**Passage to read**
>>>
Thank you to everyone who participated in our first Readers’ Choice Awards! Almost a third the issue (22 poems) received at least one vote. Of those, 11 poems were horizontal one-line poems, and the other 11 were vertical and/or concrete poems. This 1:1 ratio is representative of the issue, which was half of the poems were horizontal and half were “everything else!” The winning poem received 12% of the vote.
We received some outstanding commentaries, which we are only able to share for the placing poems due to space, otherwise we’d be republishing a third of the issue! Please join us in congratulating the winner, runners-up, and second runners-up, and we hope you will participate again in our next Readers’ Choice Awards!
<<<
**Aim**
Can you reproduce the entire Readers' Choice Awards announcement word for word?

**Extracted records**
>>>
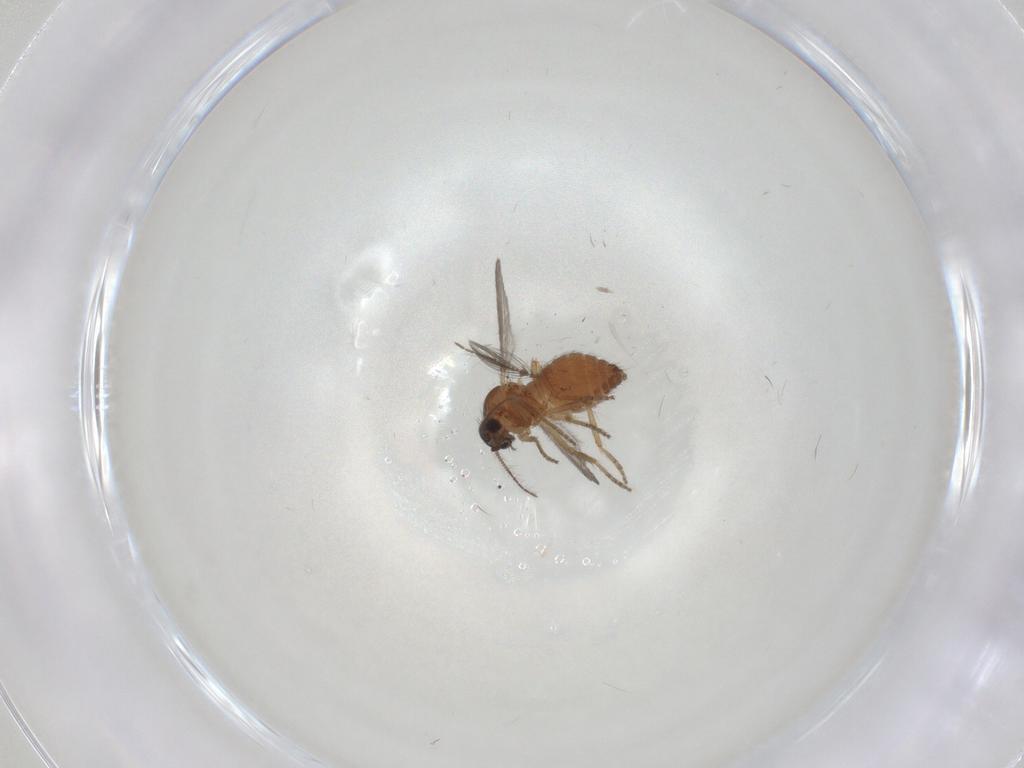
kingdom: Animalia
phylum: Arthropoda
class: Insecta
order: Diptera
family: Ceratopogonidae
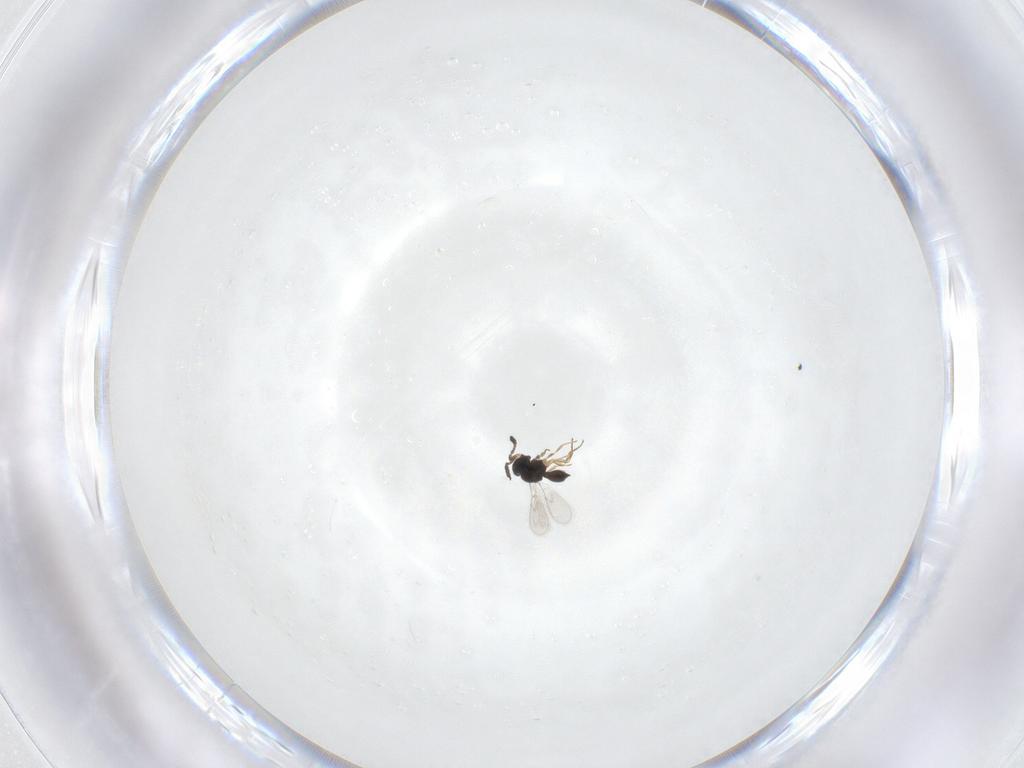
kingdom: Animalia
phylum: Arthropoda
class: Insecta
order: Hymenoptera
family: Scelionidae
<<<
>>>
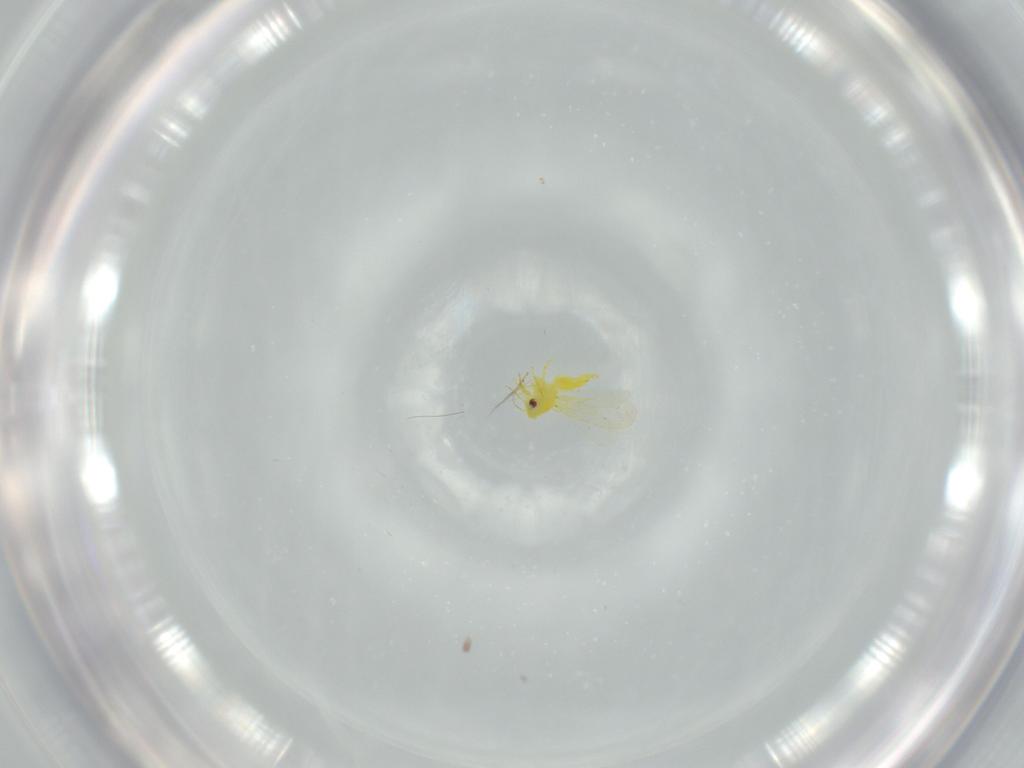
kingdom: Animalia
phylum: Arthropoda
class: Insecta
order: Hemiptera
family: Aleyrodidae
<<<
>>>
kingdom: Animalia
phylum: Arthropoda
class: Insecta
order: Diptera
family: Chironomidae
<<<
**Response below**
Thank you to everyone who participated in our first Readers’ Choice Awards! Almost a third the issue (22 poems) received at least one vote. Of those, 11 poems were horizontal one-line poems, and the other 11 were vertical and/or concrete poems. This 1:1 ratio is representative of the issue, which was half of the poems were horizontal and half were “everything else!” The winning poem received 12% of the vote.
We received some outstanding commentaries, which we are only able to share for the placing poems due to space, otherwise we’d be republishing a third of the issue! Please join us in congratulating the winner, runners-up, and second runners-up, and we hope you will participate again in our next Readers’ Choice Awards!